The exact cause of NAFLD/NASH is not clear yet, and it is almost not the same in every patient. It is can be linked to insulin resistance, obesity and the metabolic syndrome, some drugs like tamoxifen, amiodarone and aspirin, genetics and excessive consumption of soft drinks rich in fructose [3] [4] .

While most literatures agree that NAFLD/NASH is just the hepatic expression of abdominal obesity, type 2 diabetes and insulin resistance, few studies have examined NAFLD in lean populations. Although Asians are less obese than Western people, the prevalence of NAFLD and metabolic syndrome is not lower. Fourteen Studies in the accident populations, liver histology performed for liver donors and automobile crash victims, have roughly found hepatic steatosis in 15% of lean subjects, as opposed to 65% and 85% in obese and morbidly obese, respectively [5] . The reality of developing countries seems to be different, with a recent study in India showing that in a rural population with low prevalence of NAFLD, 75% of NAFLD patients had a body mass index lower than 25 kg/m2 and 54% had neither overweight nor abdominal obesity [6] .

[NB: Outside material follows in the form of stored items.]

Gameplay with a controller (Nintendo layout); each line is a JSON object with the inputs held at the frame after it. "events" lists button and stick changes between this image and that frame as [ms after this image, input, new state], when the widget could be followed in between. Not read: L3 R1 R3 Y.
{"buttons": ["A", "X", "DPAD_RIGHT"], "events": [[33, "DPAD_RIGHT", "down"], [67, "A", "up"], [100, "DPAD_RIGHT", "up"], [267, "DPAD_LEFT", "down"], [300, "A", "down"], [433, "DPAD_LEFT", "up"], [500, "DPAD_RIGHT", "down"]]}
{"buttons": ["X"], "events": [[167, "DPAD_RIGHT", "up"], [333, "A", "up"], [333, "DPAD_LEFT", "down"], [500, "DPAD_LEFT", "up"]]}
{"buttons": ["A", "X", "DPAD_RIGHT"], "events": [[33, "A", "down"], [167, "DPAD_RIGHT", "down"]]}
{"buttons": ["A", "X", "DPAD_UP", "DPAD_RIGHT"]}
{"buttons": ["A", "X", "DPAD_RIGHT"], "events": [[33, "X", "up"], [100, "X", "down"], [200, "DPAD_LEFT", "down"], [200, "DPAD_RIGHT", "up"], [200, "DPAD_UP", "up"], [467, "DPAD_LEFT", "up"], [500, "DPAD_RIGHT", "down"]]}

Obesity and the metabolic syndrome have been found to be associated with disturbances in the gut bacterial flora. Gut bacteria can induce a higher extraction of energy from diet and change whole-body lipid metabolism shifting it from oxidation to production. NAFLD has been associated with small intestinal bacterial overgrowth and increased intestinal permeability [7] [8] that can result in an increase in endotoxin, lipopolysaccharide (LPS) and absorption from gut. Therefore, the possibility that intestinal bacterial products contribute to hepatic TNF-α induction in human NASH has not been excluded. The role of gut bacteria in human NASH pathogenesis is supported by the results of a recent study which found improvement in liver enzymes in NASH patients treated with oral probiotics [9] .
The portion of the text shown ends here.